“Preserve your memories, keep them well, what you forget, you can never retell,” wrote American novelist and poet Louisa May Alcott. And, be it far from me to say otherwise, she was absolutely right. An ancient city must always have something ancient to look back on. We must always have our roots to stand on, or else we might not be able to stand any longer. We must always have our gardens to wander in before we find ourselves completely lost in a city of ruins.

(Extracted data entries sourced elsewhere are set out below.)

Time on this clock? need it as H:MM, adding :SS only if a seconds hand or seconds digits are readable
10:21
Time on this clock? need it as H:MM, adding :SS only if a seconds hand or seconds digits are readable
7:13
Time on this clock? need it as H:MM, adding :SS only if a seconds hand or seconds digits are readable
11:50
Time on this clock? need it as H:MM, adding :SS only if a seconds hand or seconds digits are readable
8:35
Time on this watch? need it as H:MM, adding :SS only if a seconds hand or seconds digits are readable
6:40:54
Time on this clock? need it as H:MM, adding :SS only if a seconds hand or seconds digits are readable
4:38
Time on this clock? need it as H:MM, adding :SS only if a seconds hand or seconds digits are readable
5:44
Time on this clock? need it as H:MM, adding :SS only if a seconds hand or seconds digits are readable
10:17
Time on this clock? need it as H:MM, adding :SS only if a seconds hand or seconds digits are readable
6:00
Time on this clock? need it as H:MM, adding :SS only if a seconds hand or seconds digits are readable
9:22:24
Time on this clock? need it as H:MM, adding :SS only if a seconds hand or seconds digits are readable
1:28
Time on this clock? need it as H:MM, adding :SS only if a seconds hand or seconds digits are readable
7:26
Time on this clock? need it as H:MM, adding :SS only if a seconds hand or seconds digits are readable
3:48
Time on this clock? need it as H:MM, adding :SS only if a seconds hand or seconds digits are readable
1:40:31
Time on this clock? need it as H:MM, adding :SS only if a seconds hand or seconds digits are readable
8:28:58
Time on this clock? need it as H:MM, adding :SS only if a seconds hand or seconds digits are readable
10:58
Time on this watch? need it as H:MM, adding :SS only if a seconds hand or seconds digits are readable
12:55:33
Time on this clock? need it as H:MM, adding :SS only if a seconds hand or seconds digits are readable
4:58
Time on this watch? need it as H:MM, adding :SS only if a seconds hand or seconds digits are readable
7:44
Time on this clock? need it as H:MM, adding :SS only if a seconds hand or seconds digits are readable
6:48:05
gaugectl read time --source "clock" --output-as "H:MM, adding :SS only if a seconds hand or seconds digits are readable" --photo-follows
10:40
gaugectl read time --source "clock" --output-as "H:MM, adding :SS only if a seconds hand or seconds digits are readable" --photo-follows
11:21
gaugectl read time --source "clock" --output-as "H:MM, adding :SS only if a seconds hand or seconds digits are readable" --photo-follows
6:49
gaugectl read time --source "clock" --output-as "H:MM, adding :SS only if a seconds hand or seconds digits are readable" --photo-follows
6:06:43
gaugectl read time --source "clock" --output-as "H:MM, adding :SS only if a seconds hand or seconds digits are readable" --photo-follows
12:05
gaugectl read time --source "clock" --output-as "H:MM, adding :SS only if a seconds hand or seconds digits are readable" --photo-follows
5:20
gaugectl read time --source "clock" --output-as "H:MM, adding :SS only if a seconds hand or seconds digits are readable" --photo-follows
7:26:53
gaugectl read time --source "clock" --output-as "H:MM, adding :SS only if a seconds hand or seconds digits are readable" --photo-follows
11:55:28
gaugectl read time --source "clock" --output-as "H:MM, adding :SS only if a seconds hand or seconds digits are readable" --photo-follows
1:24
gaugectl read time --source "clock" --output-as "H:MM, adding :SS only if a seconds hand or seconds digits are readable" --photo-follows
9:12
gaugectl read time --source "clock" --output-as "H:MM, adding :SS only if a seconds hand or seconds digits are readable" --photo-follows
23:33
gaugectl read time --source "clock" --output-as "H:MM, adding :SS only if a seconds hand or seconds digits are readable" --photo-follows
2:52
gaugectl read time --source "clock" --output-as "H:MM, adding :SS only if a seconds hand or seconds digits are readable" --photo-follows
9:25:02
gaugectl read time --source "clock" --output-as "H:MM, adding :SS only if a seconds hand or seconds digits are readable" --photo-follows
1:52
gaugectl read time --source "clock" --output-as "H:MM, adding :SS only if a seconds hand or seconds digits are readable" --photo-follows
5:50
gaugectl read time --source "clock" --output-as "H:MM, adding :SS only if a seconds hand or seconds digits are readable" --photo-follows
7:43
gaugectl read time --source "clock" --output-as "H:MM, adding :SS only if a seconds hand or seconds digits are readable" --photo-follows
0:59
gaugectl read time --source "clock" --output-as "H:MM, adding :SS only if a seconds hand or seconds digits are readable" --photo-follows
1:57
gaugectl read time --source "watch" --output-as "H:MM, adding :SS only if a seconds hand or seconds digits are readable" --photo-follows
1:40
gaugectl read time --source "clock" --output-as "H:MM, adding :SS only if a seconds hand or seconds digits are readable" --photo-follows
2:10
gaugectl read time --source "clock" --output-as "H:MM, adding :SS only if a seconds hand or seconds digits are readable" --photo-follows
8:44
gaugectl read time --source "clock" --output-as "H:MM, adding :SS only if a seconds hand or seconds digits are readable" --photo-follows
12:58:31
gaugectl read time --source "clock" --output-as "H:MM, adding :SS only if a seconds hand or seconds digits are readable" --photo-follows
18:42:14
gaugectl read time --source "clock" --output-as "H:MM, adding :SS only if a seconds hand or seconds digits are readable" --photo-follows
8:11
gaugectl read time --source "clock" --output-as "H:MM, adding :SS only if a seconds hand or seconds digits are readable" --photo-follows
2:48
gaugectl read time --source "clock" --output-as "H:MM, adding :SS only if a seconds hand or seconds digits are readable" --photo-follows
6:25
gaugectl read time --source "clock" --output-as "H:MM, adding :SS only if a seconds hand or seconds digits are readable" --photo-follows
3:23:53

Unfortunately, Lahore until very recently seemed to boldly reject the wise words of Alcott. It is not often that the Lahoris get to feel like they live in the historical heart of Pakistan. It was only in 2017 that guided tours of historical sites were started in the city. Eventually, tourists flocked to these ancient structures after years of living near them but never really getting to experience them. Mesmerized by this newfound connection to their old city, 75,000 tourists are reported to have visited the Royal Trail in 2018 and almost 4500,000 visited the Lahore Fort. The year ended with the introduction of night tours — again, for the first time for the city — and almost 4,700 tourists made their way in.
With this recent peak in interest in tourism came the interest in maintaining, restoring and conserving the historical sites. Just last week, 150 lac cubic metres of wild plantation and debris were removed as part of the process of excavation in an attempt to conserve the Lahore Fort. As an unexpected consequence, two underground tunnels together with a British arsenal were discovered.
While all these figures and reports seem positive and encouraging, they are also disappointing in some way. For instance, the newfound basements, equipment, and tunnels under the Lahore Fort signal at the unexplored (read neglected) past of what is one of the most historical cities of the region. Why did it take us this long to discover that there is so much more to our history and heritage?
Tania Qureshi, Deputy Director of the Walled City of Lahore Authority (WCLA), offers an explanation: “We started in April 2012 when the authority was established. The Shahi Hamams came under our wings in 2014. We took over the Shahi Qila (aka Lahore Fort) in 2015. The process of the conservation of the Musaman Gate began in 2017. Before this, major parts of the fort had been lying in neglect and were labelled as no-go areas.”
Qureshi claims that the WCLA’s work is more like “damage control. They had to swoop in and plaster a crumbling old city. So much damage is already done to the ancient jewels of Lahore.”
She believes that the task of preserving the city should have been started decades ago.
Before the WCLA was set up in 2012, the Archeological Department of Punjab was responsible for preserving heritage cities of the old city. But, as Qureshi puts it, major parts of the fort were ignored and no one could touch them. The said department did not make any important efforts to maintain or promote tourism in the old city. This, according to her, was due to “a lack of will and vision for the work, and motivated leaders.”
Today, the department is responsible for heritage sites around Lahore that include the Baradari of Kamran Mirza and Buddhu Ka Aawa. Again, most of these structures are unheard-of and exist in an unfortunate state. The Baradari of Kamran Mirza is distinguished by the filthy stream of contaminants and toxicants that flow alongside it, while Buddhu ka Aawa is surrounded by motor workshops that encroach on it and threaten to topple down the structure. Besides, many other magnificent remnants of Lahore’s past are endangered because the authorities do not care. The concerned authorities must find the “will” and “vision” as well as “motivated leaders” soon enough, if they mean to preserve the relics our historical past.